Try it – Could you reproduce, exactly and alone, the lines running from the one with "nose: (376, 299)" to the end of the data below?

** Opening Available data block **

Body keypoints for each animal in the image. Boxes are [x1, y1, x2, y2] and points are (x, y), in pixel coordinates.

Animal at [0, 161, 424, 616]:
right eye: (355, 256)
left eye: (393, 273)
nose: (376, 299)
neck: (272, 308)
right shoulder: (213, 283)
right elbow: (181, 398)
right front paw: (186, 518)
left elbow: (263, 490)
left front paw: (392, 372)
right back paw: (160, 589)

** Closing Available data block **

Answer to this problem –
nose: (376, 299)
neck: (272, 308)
right shoulder: (213, 283)
right elbow: (181, 398)
right front paw: (186, 518)
left elbow: (263, 490)
left front paw: (392, 372)
right back paw: (160, 589)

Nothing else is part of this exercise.